*Document excerpt:*
------------------------------------------------------------

Study of Ca2+-ATPase Activity and Solubility in the Whole Kuruma Prawn (Marsupenaeus japonicus) Meat During Heating: Based on the Kinetics Analysis of Myofibril Protein Thermal Denaturation

Abstract

Protein denaturation is considered to be the main cause of physicochemical changes in prawns during heating. However, no studies have been analyzed the kinetics of protein denaturation and the relationship between the degree of denaturation and chemical changes. Therefore, we investigated the changes in Ca2+-ATPase activity, protein solubility, and total sulfhydryl content of whole prawn meat during heating by determining the thermal denaturation kinetics of the proteins. Activation energies (E a ) for the denaturation of myosin (183.2 kJ/mol) and actin (178.8 kJ/mol) were obtained by non-isothermal differential scanning calorimetry analysis. Using the kinetic parameters, the distribution of protein denaturation was predicted in whole prawns under arbitrary heating conditions. The results revealed an uneven distribution of the protein denaturation in prawns that was dependent on the heating conditions. Ca2+-ATPase activity decreased with increasing heating times at 51 or 85 °C and was strongly related to the average degree of protein denaturation. The results of protein solubility analysis suggested that hydrogen bonds, hydrophobic interactions, and ionic bonds changed with protein denaturation. The number of ionic bonds was reduced, while hydrogen content was enhanced at both temperatures. Hydrophobic interactions increased gradually at 51 °C (p 0.05). Our results indicate that the extent of protein solubility is significantly correlated with the average degree of protein denaturation during the heating process.

------------------------------------------------------------

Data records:
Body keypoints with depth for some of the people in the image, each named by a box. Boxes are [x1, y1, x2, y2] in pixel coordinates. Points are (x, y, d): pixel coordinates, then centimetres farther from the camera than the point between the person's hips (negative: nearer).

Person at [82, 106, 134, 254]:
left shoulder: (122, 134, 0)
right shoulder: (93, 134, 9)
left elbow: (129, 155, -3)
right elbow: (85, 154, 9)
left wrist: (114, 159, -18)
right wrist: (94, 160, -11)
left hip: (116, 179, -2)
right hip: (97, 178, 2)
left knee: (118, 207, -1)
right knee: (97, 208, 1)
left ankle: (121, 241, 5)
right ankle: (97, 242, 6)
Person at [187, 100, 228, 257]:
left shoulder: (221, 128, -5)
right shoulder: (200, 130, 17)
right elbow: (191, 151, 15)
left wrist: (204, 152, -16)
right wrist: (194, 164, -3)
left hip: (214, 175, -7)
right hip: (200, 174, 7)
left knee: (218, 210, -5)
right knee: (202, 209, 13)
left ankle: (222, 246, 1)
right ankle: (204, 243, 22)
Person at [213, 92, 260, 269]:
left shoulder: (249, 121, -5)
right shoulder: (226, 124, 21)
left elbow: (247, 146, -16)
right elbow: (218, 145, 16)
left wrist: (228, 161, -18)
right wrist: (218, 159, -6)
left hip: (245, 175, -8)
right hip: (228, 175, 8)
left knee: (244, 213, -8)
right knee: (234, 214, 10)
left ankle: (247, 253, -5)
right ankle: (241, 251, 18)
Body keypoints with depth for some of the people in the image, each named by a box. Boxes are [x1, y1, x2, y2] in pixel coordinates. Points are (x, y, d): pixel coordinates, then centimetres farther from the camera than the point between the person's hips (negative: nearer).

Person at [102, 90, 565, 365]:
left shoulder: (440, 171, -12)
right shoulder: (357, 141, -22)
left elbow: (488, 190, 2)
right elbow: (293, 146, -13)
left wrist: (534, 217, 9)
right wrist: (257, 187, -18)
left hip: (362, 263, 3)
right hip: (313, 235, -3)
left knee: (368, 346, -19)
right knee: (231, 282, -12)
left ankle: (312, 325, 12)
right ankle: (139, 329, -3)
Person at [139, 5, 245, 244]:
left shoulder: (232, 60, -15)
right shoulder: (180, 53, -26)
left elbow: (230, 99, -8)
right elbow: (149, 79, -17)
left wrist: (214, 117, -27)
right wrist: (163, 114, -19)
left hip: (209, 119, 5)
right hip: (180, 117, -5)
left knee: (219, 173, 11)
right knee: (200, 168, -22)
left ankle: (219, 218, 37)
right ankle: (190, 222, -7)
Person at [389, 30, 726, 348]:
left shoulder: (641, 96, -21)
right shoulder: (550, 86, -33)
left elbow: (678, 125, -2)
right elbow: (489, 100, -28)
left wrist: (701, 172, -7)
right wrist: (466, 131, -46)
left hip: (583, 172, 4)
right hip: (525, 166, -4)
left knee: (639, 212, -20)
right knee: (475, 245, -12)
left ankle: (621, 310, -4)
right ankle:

------------------------------------------------------------

*Parts of the exercise:*
**A.** Name the types of bonds or interactions that the prawn protein abstract says changed with protein denaturation.
**B.** Please answer these questions using the prawn protein abstract:
(i) What activation energy does it give for the denaturation of myosin?
(ii) Which analysis yielded the activation energies?
(iii) At which two heating temperatures did Ca2+-ATPase activity decrease as heating time increased?
You can complete the work without the rows.

*Answers for this exercise:*
**A.** Hydrogen bonds, hydrophobic interactions, ionic bonds

**B.**
(i) 183.2 kJ/mol
(ii) Non-isothermal differential scanning calorimetry analysis
(iii) 51 °C and 85 °C